::: Dataset content :::
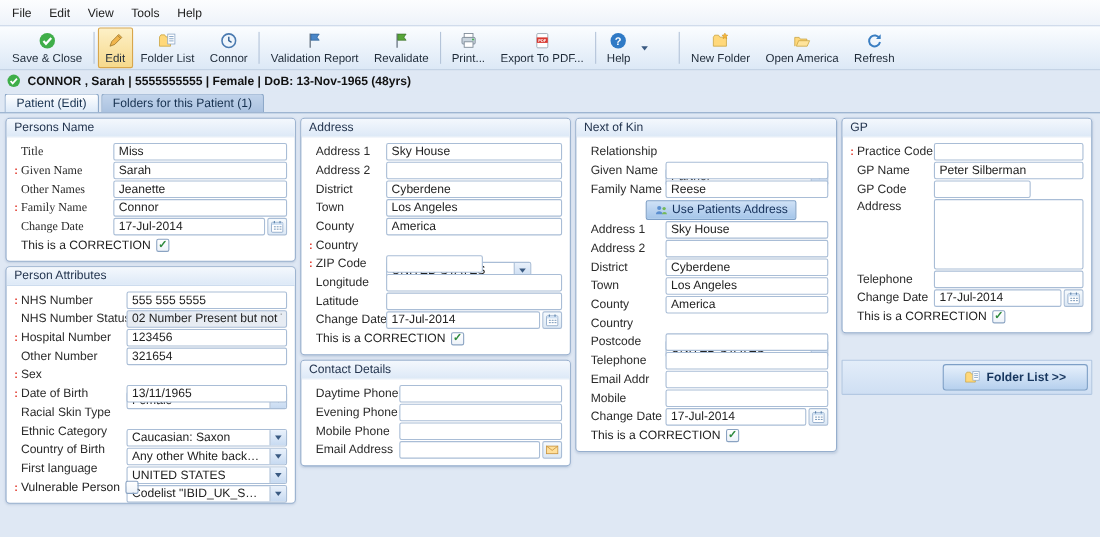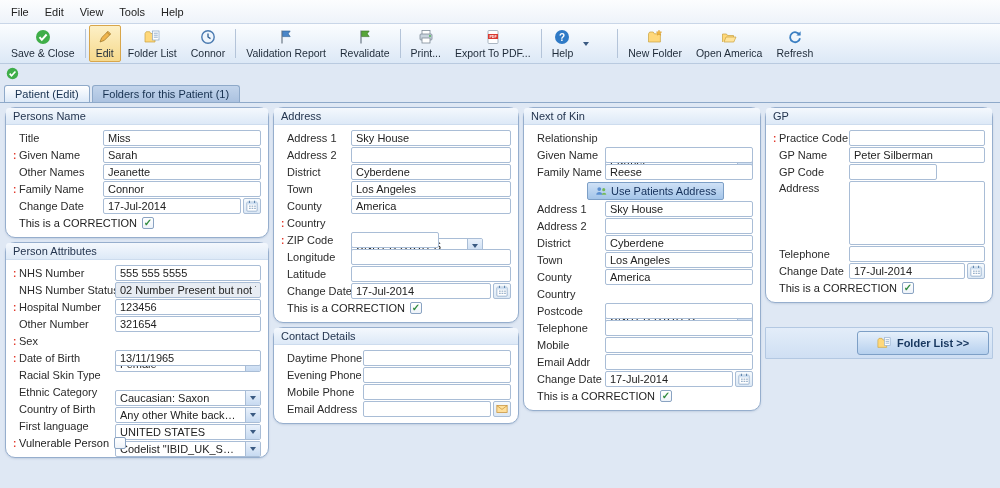--- a/index.html
+++ b/index.html
@@ -57,36 +57,36 @@
   .content{
     height:392px;border-top:1px solid #8ea9c9;background:#dfe8f4;
     display:flex;align-items:flex-start;gap:4px;padding:4px 5px;
   }
   .col{display:flex;flex-direction:column;}
   .col1{width:264px;}
   .col2{width:246px;}
   .col3{width:238px;}
   .col4{width:228px;}
   .group{
-    border:1px solid #96aecd;border-radius:10px;background:#fff;
+    border:1px solid #96aecd;border-radius:4px;background:#fff;
     margin-bottom:4px;box-shadow:0 1px 2px rgba(110,135,170,.25);
   }
   .ghead{
     height:17px;line-height:16px;padding:0 7px;
     background:linear-gradient(#f4f8fd,#dde9f7);
     border-bottom:1px solid #cddcee;border-radius:3px 3px 0 0;
     color:#24354f;font-size:11px;
   }
   .gbody{padding:4px 7px 5px;}
   .frow{display:flex;align-items:center;height:16px;margin:1px 0;}
   .frow.top{align-items:flex-start;height:auto;}
   .req{flex:none;width:6px;color:#e23b2e;font-weight:bold;font-size:10px;line-height:9px;}
   .flabel{flex:none;padding-right:4px;color:#2b2b2b;white-space:nowrap;overflow:hidden;}
   .frow.top .flabel{margin-top:1px;}
-  [data-group="persons_name"] .flabel{width:84px;}
+  [data-group="persons_name"] .flabel{width:84px;font-family:Liberation Serif, serif;}
   [data-group="person_attributes"] .flabel{width:96px;}
   [data-group="address"] .flabel{width:64px;}
   [data-group="contact_details"] .flabel{width:76px;}
   [data-group="next_of_kin"] .flabel{width:68px;}
   [data-group="gp"] .flabel{width:70px;}
   .tin{
     flex:1;height:16px;min-width:0;border:1px solid #a9bdd6;border-radius:2px;
     padding:0 4px;font:11px "Liberation Sans",sans-serif;background:#fff;color:#222;
   }
   .tin.ro{background:#e7ecf3;}
@@ -265,20 +265,21 @@
     </div>
 </div>
 
 <div class="patient-banner">
   <span class="pb-icon">
       <svg viewBox="0 0 16 16">
         <circle cx="8" cy="8" r="7" fill="#3fae49"></circle>
         <path d="M4.5 8.2l2.3 2.6 4.8-5.3" stroke="#fff" stroke-width="2" fill="none"></path>
       </svg>
     </span>
+  <span class="pb-text">CONNOR , Sarah  |  5555555555  |  Female  |  DoB: 13-Nov-1965 (48yrs)</span>
 </div>
 
 <div class="tabbar">
     <div class="tab active">Patient (Edit)</div>
     <div class="tab">Folders for this Patient (1)</div>
   </div>
 
 <div class="content">
   <div class="col col1">
     <div class="group" data-group="persons_name">
@@ -600,26 +601,26 @@
             <span class="flabel">Postcode</span>
             <input class="tin" type="text" style="">
           </div>
           <div class="frow">
             <span class="req"></span>
             <span class="flabel">Telephone</span>
             <input class="tin" type="text" style="">
           </div>
           <div class="frow">
             <span class="req"></span>
+            <span class="flabel">Email Addr</span>
+            <input class="tin" type="text" style="">
+          </div>
+          <div class="frow">
+            <span class="req"></span>
             <span class="flabel">Mobile</span>
-            <input class="tin" type="text" style="">
-          </div>
-          <div class="frow">
-            <span class="req"></span>
-            <span class="flabel">Email Addr</span>
             <input class="tin" type="text" style="">
           </div>
           <div class="frow">
             <span class="req"></span>
             <span class="flabel">Change Date</span>
             <div class="ctlwrap">
               <input class="tin" type="text" value="17-Jul-2014" style="">
               <button class="calbtn">
                 <svg viewBox="0 0 14 14">
                   <rect x="1" y="2.5" width="12" height="10.5" rx="1" fill="#fff" stroke="#7d9cc0" stroke-width=".8"></rect>

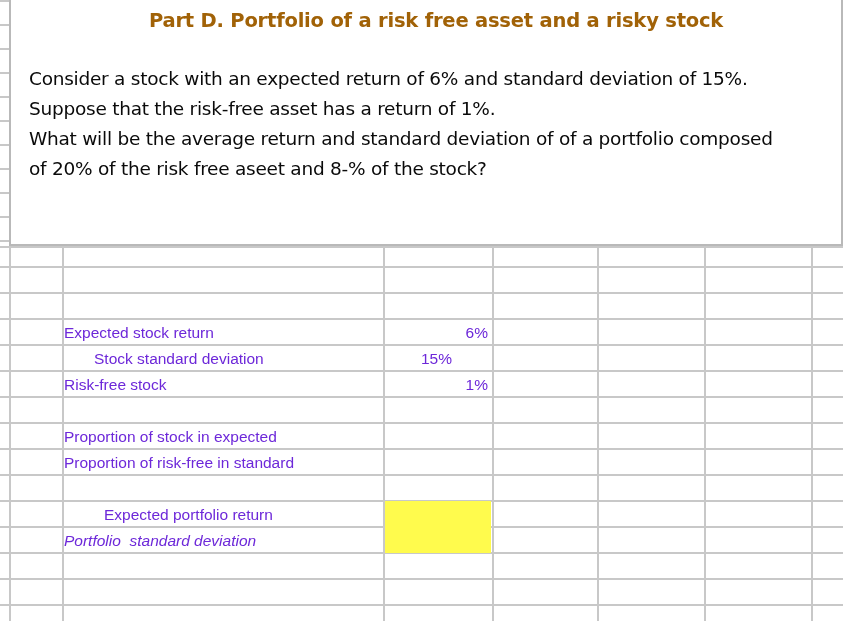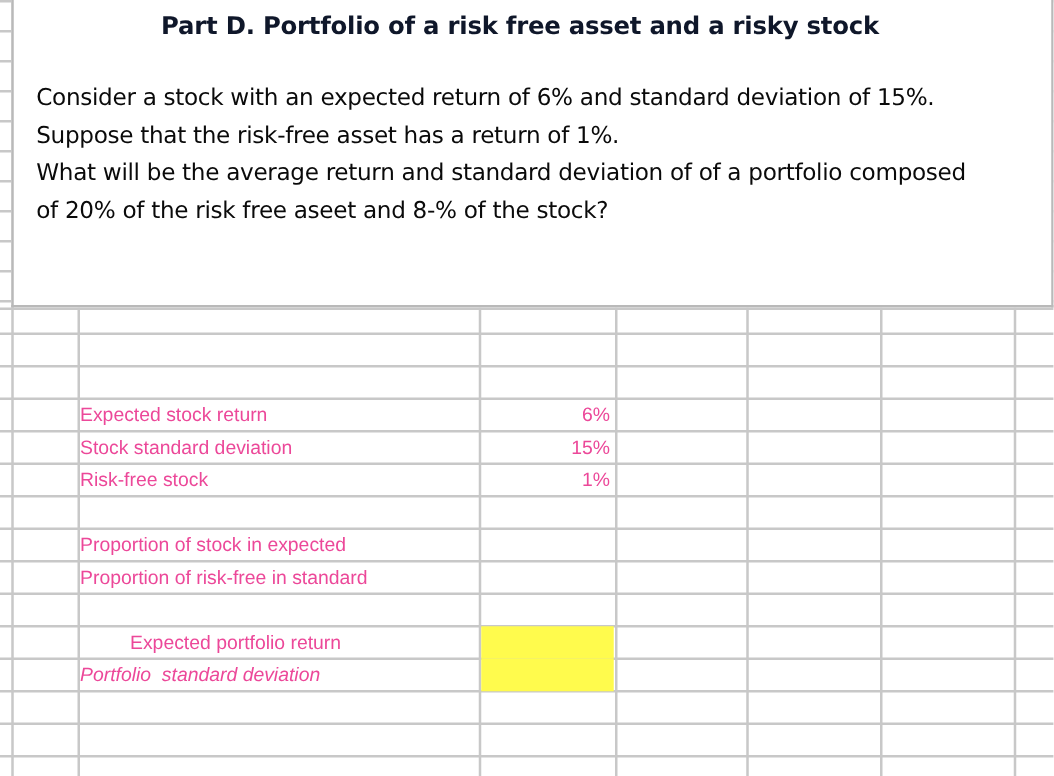--- a/index.html
+++ b/index.html
@@ -55,22 +55,23 @@
   }
   #tb-title {
     position: absolute;
     left: 0;
     top: 11px;
     width: 810px;
     text-align: center;
     font-family: "DejaVu Sans", sans-serif;
     font-size: 19.5px;
     font-weight: 600;
-    color: #0f172a;
+    color: #a16207;
     letter-spacing: -0.2px;
+    padding-left: 20px;
   }
   #tb-body {
     position: absolute;
     left: 18px;
     top: 66px;
     width: 820px;
     font-family: "DejaVu Sans", sans-serif;
     font-size: 18.5px;
     line-height: 30px;
     color: #0a0a0a;
@@ -85,21 +86,21 @@
     left: 0;
     top: 0;
     width: 843px;
     height: 621px;
     z-index: 2;
   }
   .cell {
     position: absolute;
     font-family: "Liberation Sans", sans-serif;
     font-size: 15.5px;
-    color: #ec4899;
+    color: #6d28d9;
     line-height: 24px;
     white-space: pre;
     overflow: hidden;
   }
   .cell.label {
     left: 64px;
     width: 316px;
     text-align: left;
   }
   .cell.value {
@@ -153,22 +154,22 @@
       <div class="vline" style="left: 492px; top: 246px; height: 375px; background: rgb(200, 200, 200);"></div>
       <div class="vline" style="left: 597px; top: 246px; height: 375px; background: rgb(200, 200, 200);"></div>
       <div class="vline" style="left: 704px; top: 246px; height: 375px; background: rgb(200, 200, 200);"></div>
       <div class="vline" style="left: 811px; top: 246px; height: 375px; background: rgb(200, 200, 200);"></div>
       <div class="vline" style="left: 9px; top: 0px; height: 246px; background: rgb(200, 200, 200);"></div>
     </div>
 
   <div id="cells">
       <div class="cell label" style="top: 321px;">Expected stock return</div>
       <div class="cell value" style="top: 321px;">6%</div>
-      <div class="cell label" style="top: 347px;">Stock standard deviation</div>
-      <div class="cell value" style="top: 347px;">15%</div>
+      <div class="cell label" style="top: 347px; margin-left: 30px;">Stock standard deviation</div>
+      <div class="cell value" style="top: 347px; text-align: center;">15%</div>
       <div class="cell label" style="top: 373px;">Risk-free stock</div>
       <div class="cell value" style="top: 373px;">1%</div>
       <div class="cell label" style="top: 425px;">Proportion of stock in expected</div>
       <div class="cell label" style="top: 451px;">Proportion of risk-free in standard</div>
       <div class="fill-yellow" style="top: 501px; height: 26px; background: rgb(255, 251, 77);"></div>
       <div class="cell label" style="top: 503px; margin-left: 40px;">Expected portfolio return</div>
       <div class="fill-yellow" style="top: 527px; height: 26px; background: rgb(255, 251, 77);"></div>
       <div class="cell label" style="top: 529px; font-style: italic;">Portfolio  standard deviation</div>
     </div>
:::
## Task directions
How many lines in the listing above have the word "Liberation" in them? Count them and give the number alone.

## Solved problem
3